In the interview below, at what time on Thursday were the three Barnard students suspended?

§ **Document segment**:
* start *

I would say honestly, it was beautiful. I think that we have so many people who are ready to go and dedicated and willing to basically withstand the elements to keep ourselves there and to continue fighting. We just had so many beautiful prayers. We were able to sing songs, people were playing games. It was just like such a sense of community. And as we further continued, it was just even more inspiring to see the student body also react and feel compelled to join and stand in solidarity with us. I think that also really made being in the camp and sleeping in the camp that much better.

Did you know that by participating in the encampment you were risking suspension?
Yes, I did know that. As did every single one of the participants.

Why was it important to go ahead with the protest in that case?
We just knew that the way that we had been moving wasn’t loud enough, and we knew that the university was going to crack down regardless. But our demands were very thorough and we really wanted to fight for them, and so we were willing to take that risk. It goes the same with the rest. It’s like we know that the university has some responsibility or a responsibility to keep the student body safe. And they’re saying that we were not keeping people safe and harming the campus community. But we all know that that wasn’t the case, and we stand pretty firmly in that.

And I think that the fact that we also were all in it together, I think, made us feel a lot better. And also the solidarity, like I said, of our peers, despite being suspended and arrested, the encampment is still going strong at this moment. And I think that says a lot. And to see how many folks, from actors to writers to politicians come into the camp and support us has been monumental for us to understand that what we are doing has done something, and we have somewhat, I would say, achieved a part of our goals.

It’s my understanding that you were one of three Barnard students who were suspended for organizing on Thursday. Is that right?
Yes. Only three Barnard students, which includes me, were suspended on Thursday at 10 a.m. But as of right now, multiple — well, not multiple, I would say the majority of the arrested students have been suspended at this moment. They just all received the suspensions today [on Friday].

Can you explain what happens when somebody’s suspended?
To be honest, I don’t really have that much clarity myself, which I think is a little bit concerning. But it’s basically an interim suspension, which means that I am suspended until a hearing is had and a decision is actually met for all of the Barnard students. They have specifically locked us out of our buildings, locked us out of our dining plans, we’re not allowed to attend class, we’re not allowed to submit assignments, and we are not allowed to… No, I think that’s it.

I received the notice while in camp, and it said that I was immediately not allowed into my dorm, and the only way for me to get in would be if I had a public safety escort and they would put 15 minutes on the clock. So I refuse to do that.

When you announced that you were suspended on Thursday, you mentioned that there are two other Barnard students who were suspended at the same time. Do you have any sense of why the school suspended the three of you in that moment in particular?
Well, one, I think this is pretty clear retaliation. The other two students had recent disciplinary hearings with the university, or sorry, with the college regarding their organizing with SJP and JVP. But also, the three of us had made ourselves pretty known to the press as students in the encampment, and I think that that had a lot to do with it. But to be honest, I’m a little bit unsure. The group of folks who were suspended after us, that was almost 24 hours after the fact. So I think that the school was waiting for, probably, NYPD arrest records to find out who to suspend because there were two folks that were suspended that were not in camp, and then a few hours later, it was revoked, once the school realized that.

Your suspensions attracted a lot of attention in part because the day before it happened, your mom, Representative Ilhan Omar, had asked President Shafik about the university’s repression of pro-Palestinian activism at a House hearing. What do you think about that timing?

* end *

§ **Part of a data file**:

* start *

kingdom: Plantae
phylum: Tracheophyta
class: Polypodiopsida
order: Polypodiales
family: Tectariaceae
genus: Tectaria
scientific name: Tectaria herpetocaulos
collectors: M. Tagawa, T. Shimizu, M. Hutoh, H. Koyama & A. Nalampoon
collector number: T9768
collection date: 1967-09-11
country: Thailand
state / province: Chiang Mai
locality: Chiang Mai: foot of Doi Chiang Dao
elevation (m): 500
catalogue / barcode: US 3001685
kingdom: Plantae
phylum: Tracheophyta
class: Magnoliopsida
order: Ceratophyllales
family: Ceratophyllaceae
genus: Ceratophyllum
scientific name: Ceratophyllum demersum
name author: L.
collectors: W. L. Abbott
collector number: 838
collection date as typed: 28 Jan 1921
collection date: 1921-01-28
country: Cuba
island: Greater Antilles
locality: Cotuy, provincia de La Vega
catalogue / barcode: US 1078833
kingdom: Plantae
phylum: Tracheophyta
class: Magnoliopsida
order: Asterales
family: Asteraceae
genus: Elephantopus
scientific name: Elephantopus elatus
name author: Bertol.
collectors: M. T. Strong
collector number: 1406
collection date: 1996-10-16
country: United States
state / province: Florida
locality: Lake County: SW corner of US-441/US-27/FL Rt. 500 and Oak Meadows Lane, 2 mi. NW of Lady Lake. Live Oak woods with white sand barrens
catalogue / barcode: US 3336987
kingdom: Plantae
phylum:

* end *

§ **The solution**: At 10 a.m.